§ **What is needed**
Extract each line in the data below that contains the word "αλλά" and copy it in full.

────────

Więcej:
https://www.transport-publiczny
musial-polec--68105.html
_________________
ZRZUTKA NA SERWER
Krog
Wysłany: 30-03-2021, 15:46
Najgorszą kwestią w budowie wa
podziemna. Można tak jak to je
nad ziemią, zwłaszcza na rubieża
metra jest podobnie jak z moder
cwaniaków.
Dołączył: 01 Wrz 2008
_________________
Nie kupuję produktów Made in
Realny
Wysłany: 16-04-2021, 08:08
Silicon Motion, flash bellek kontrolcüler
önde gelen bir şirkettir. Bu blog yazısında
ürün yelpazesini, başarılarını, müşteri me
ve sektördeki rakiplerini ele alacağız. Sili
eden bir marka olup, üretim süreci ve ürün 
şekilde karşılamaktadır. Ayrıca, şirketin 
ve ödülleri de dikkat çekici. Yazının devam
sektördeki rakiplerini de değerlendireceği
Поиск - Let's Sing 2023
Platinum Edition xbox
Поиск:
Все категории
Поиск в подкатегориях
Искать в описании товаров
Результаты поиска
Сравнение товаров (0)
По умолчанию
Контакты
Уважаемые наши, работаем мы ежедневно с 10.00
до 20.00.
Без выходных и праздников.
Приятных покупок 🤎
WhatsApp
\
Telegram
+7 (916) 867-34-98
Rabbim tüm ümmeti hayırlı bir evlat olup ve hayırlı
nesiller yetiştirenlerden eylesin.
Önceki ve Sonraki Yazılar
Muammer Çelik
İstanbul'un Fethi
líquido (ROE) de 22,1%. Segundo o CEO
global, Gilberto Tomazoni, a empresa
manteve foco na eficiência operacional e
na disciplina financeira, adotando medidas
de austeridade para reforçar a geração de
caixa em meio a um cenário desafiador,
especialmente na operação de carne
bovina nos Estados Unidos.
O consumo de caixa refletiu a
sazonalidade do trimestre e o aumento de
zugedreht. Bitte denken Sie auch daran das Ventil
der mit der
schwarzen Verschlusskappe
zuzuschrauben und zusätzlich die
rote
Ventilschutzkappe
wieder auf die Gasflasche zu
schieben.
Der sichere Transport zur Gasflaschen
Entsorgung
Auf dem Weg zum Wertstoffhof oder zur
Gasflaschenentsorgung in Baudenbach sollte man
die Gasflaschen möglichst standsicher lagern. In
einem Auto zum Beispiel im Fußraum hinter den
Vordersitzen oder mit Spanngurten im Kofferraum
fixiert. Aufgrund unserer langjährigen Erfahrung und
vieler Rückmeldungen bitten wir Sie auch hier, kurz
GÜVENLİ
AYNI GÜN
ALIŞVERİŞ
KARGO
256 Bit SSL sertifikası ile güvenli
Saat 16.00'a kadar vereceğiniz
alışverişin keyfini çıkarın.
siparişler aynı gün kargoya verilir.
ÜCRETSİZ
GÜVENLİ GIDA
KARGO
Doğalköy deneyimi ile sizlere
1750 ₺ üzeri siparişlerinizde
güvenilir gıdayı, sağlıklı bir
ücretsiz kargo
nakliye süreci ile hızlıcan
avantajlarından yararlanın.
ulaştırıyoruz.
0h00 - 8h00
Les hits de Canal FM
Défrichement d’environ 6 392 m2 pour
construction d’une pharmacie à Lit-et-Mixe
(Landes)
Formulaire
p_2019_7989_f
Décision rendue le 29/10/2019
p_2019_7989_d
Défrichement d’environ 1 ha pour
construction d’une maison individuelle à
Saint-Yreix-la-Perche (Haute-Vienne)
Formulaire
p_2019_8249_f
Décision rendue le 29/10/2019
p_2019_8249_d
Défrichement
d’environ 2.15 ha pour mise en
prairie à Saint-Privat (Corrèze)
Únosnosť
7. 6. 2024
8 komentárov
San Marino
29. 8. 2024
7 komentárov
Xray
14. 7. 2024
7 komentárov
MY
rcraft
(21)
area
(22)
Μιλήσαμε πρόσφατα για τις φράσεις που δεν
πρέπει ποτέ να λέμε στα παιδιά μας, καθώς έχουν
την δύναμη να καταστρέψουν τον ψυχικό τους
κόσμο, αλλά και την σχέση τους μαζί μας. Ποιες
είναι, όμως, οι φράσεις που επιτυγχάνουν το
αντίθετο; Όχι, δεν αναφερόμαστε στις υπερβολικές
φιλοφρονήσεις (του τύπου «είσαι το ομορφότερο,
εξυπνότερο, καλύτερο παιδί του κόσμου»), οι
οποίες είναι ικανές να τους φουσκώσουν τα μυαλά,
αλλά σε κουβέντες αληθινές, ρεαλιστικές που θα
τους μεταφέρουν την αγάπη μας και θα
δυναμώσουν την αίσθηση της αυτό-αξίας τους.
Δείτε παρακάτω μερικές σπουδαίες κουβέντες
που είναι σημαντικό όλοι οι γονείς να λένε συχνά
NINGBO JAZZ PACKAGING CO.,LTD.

────────

§ **Response area**
κόσμο, αλλά και την σχέση τους μαζί μας. Ποιες
αλλά σε κουβέντες αληθινές, ρεαλιστικές που θα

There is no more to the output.